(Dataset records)
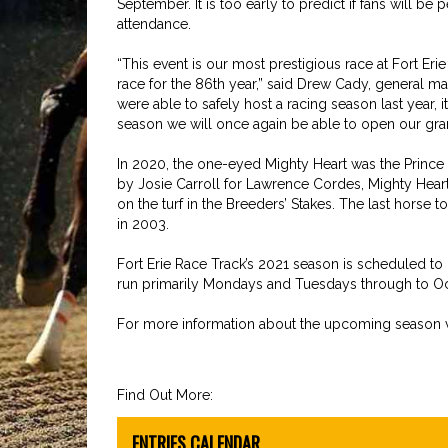
September. It is too early to predict if fans will be
attendance.
“This event is our most prestigious race at Fort Eri
race for the 86th year,” said Drew Cady, general m
were able to safely host a racing season last year,
season we will once again be able to open our grand
In 2020, the one-eyed Mighty Heart was the Prince
by Josie Carroll for Lawrence Cordes, Mighty Heart
on the turf in the Breeders’ Stakes. The last horse
in 2003.
Fort Erie Race Track’s 2021 season is scheduled to 
run primarily Mondays and Tuesdays through to Oc
For more information about the upcoming season v
Find Out More:
ENTRIES CALENDAR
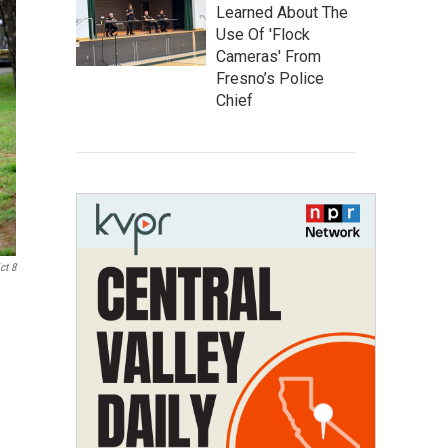
Learned About The
Use Of 'Flock
Cameras' From
Fresno’s Police
Chief
ct 8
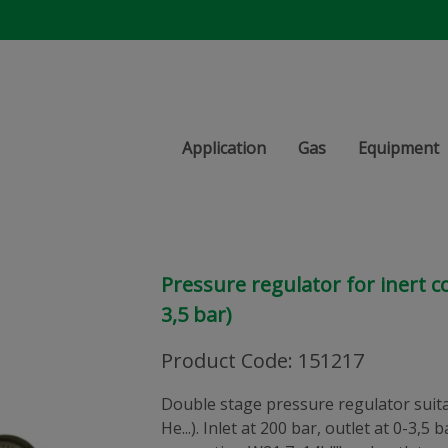
Application
Gas
Equipment
Pressure regulator for inert 
3,5 bar)
Product Code
:
151217
Double stage pressure regulator suitab
He...). Inlet at 200 bar, outlet at 0-3,5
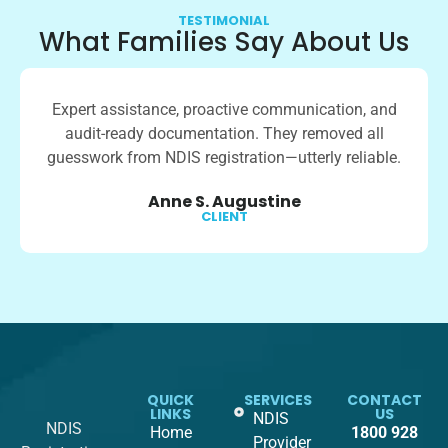
TESTIMONIAL
What Families Say About Us
Expert assistance, proactive communication, and
audit-ready documentation. They removed all
guesswork from NDIS registration—utterly reliable.
Anne S. Augustine
CLIENT
QUICK
SERVICES
CONTACT
LINKS
US
NDIS
NDIS
Home
1800 928
Provider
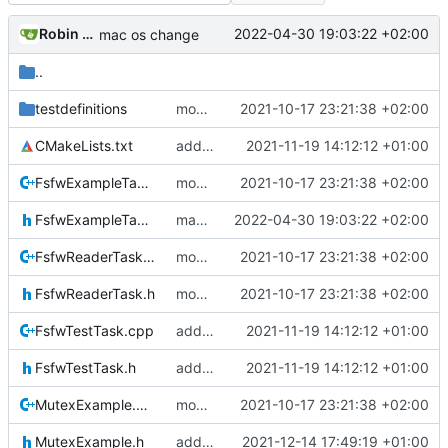
Robin Mueller
2022-04-30 19:03:22 +02:00
mac os change
..
testdefinitions
moved some code to fsfw
2021-10-17 23:21:38 +02:00
CMakeLists.txt
added FSFW test task
2021-11-19 14:12:12 +01:00
FsfwExampleTask.cpp
moved some code to fsfw
2021-10-17 23:21:38 +02:00
FsfwExampleTask.h
mac os change
2022-04-30 19:03:22 +02:00
FsfwReaderTask.cpp
moved some code to fsfw
2021-10-17 23:21:38 +02:00
FsfwReaderTask.h
moved some code to fsfw
2021-10-17 23:21:38 +02:00
FsfwTestTask.cpp
added FSFW test task
2021-11-19 14:12:12 +01:00
FsfwTestTask.h
added FSFW test task
2021-11-19 14:12:12 +01:00
MutexExample.cpp
moved some code to fsfw
2021-10-17 23:21:38 +02:00
MutexExample.h
add FSFW example specific controller
2021-12-14 17:49:19 +01:00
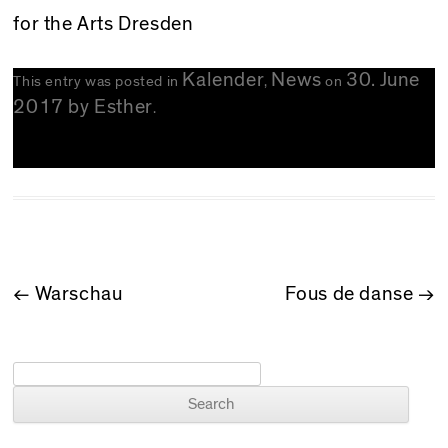
for the Arts Dresden
Kalender
News
30. June
This entry was posted in
,
on
2017
by
Esther
.
POST NAVIGATION
←
Warschau
Fous de danse
→
Search for:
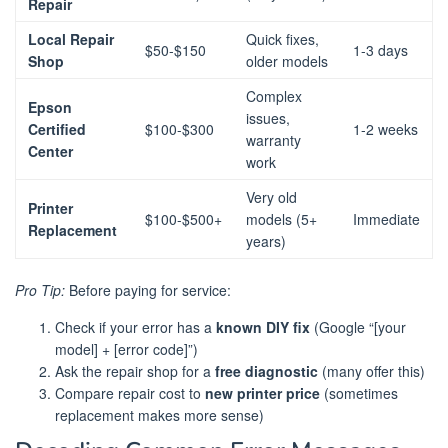
Repair
Local Repair
Quick fixes,
$50-$150
1-3 days
Shop
older models
Complex
Epson
issues,
Certified
$100-$300
1-2 weeks
warranty
Center
work
Very old
Printer
$100-$500+
models (5+
Immediate
Replacement
years)
Pro Tip:
Before paying for service:
Check if your error has a
known DIY fix
(Google “[your
model] + [error code]”)
Ask the repair shop for a
free diagnostic
(many offer this)
Compare repair cost to
new printer price
(sometimes
replacement makes more sense)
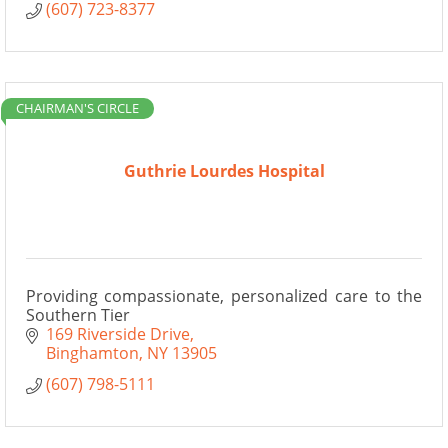
(607) 723-8377
CHAIRMAN'S CIRCLE
Guthrie Lourdes Hospital
Providing compassionate, personalized care to the
Southern Tier
169 Riverside Drive
Binghamton
NY
13905
(607) 798-5111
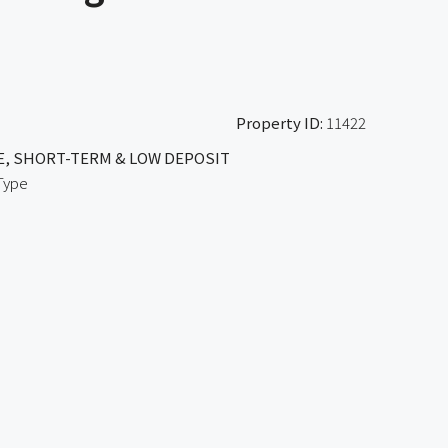
Property ID:
11422
E, SHORT-TERM & LOW DEPOSIT
Type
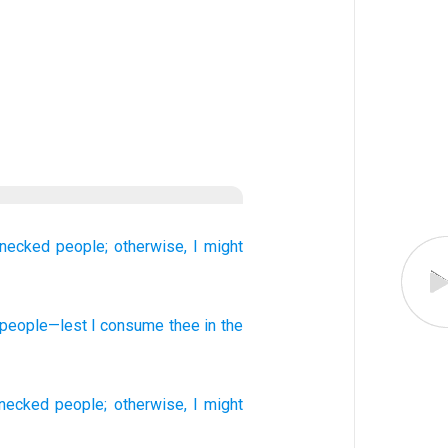
-necked
people;
otherwise,
I might
people
—lest
I consume
thee in the
-necked
people
;
otherwise
,
I might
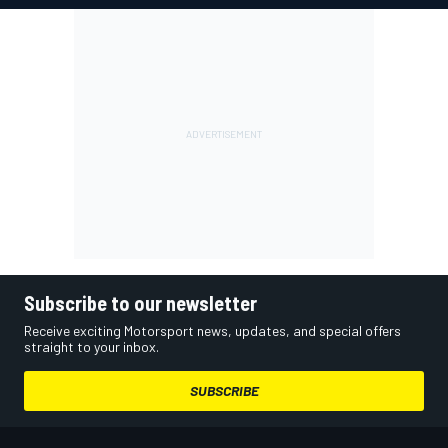
Subscribe to our newsletter
Receive exciting Motorsport news, updates, and special offers
straight to your inbox.
SUBSCRIBE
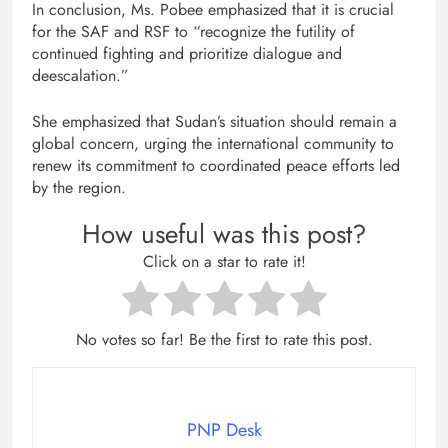
In conclusion, Ms. Pobee emphasized that it is crucial
for the SAF and RSF to “recognize the futility of
continued fighting and prioritize dialogue and
deescalation.”
She emphasized that Sudan’s situation should remain a
global concern, urging the international community to
renew its commitment to coordinated peace efforts led
by the region.
How useful was this post?
Click on a star to rate it!
No votes so far! Be the first to rate this post.
PNP Desk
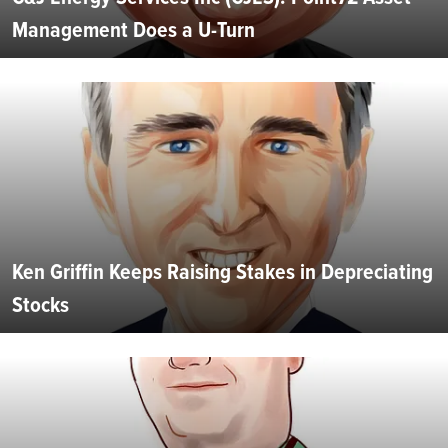
Management Does a U-Turn
Ken Griffin Keeps Raising Stakes in Depreciating
Stocks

- **What the task requires**: Could you set down, exactly as written, every line from the start of the records above through the line containing "Use Of 'Flock", leaving the pictures out?

- **Response**:
September. It is too early to predict if fans will be
attendance.
“This event is our most prestigious race at Fort Eri
race for the 86th year,” said Drew Cady, general m
were able to safely host a racing season last year,
season we will once again be able to open our grand
In 2020, the one-eyed Mighty Heart was the Prince
by Josie Carroll for Lawrence Cordes, Mighty Heart
on the turf in the Breeders’ Stakes. The last horse
in 2003.
Fort Erie Race Track’s 2021 season is scheduled to 
run primarily Mondays and Tuesdays through to Oc
For more information about the upcoming season v
Find Out More:
ENTRIES CALENDAR
Learned About The
Use Of 'Flock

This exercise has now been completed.